Another benefit of this study comes from the fact that it is a single center, prospective cohort study which at the time of publishing is the first of its kind. This allowed for a standardized protocol to be implemented and tested without confounding bias stemming from differing hospital staff and infrastructure. However, we plan to implement the hip fracture protocol in affiliated regional medical centers since conducting this study.
Although this study was successful in demonstrating effectiveness of our interdisciplinary hip fracture protocol, there were some limitations. One weakness of the study was the population size. Our pilot cohort consisted of 26 patients. A power analysis showed that an additional 350 to 3600 patients were necessary in both patient groups to show a minimum clinically important difference of a 20% decrease, depending on the outcome of interest. We felt this would be difficult to achieve in a timely manner at a single medical center, and likely would require a larger multicenter study with similar protocols to observe these differences.
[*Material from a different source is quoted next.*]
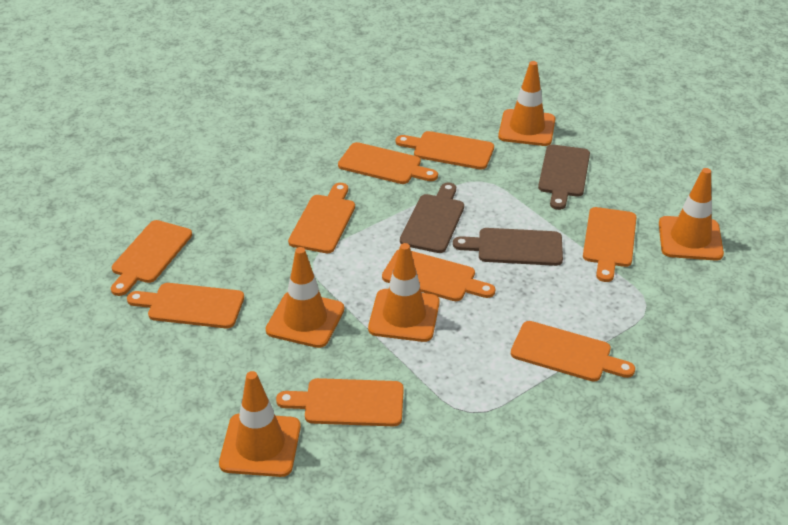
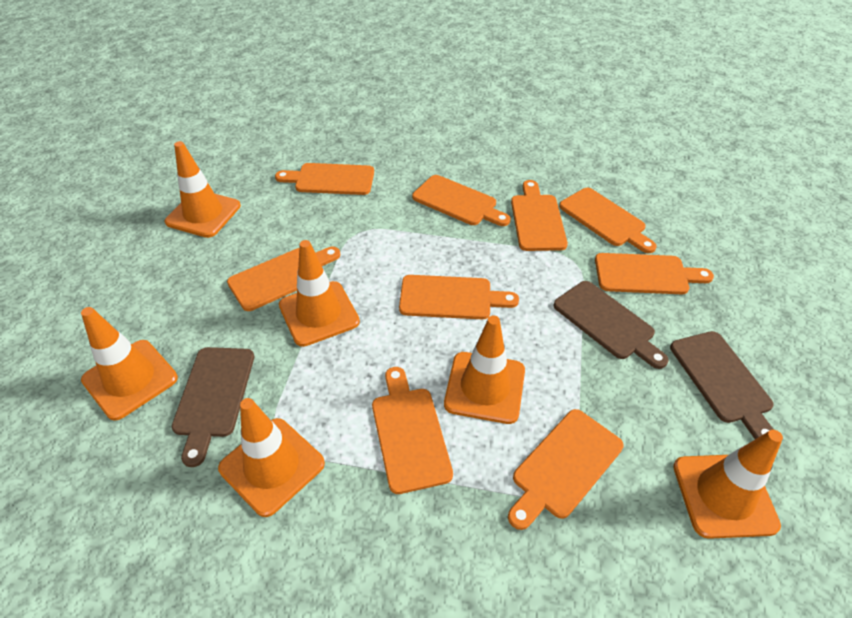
orange traffic cone: 5 -> 6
Our study excluded patients younger than 65 so that we could compare our results to data from other studies and the Medicare database. In order to eliminate variables, we also excluded patients who underwent prior surgery to the affected hip and those fractures deemed to be pathologic. It would be interesting to evaluate the subset of periprosthetic hip fractures given increase in hip replacements in the United States as this is becoming more prevalent. Our study is also limited to 90-day outcomes. However, we intend to expand this protocol to other regional hospitals within the institution’s health system, allowing for a much larger sample size and data set for a more robust statistical analysis. It is also our intent to conduct long term follow-up studies which evaluate one-year mortality rates and return to original residence at one year.
FUNDING
Funding provided by the Cleveland Clinic Foundation.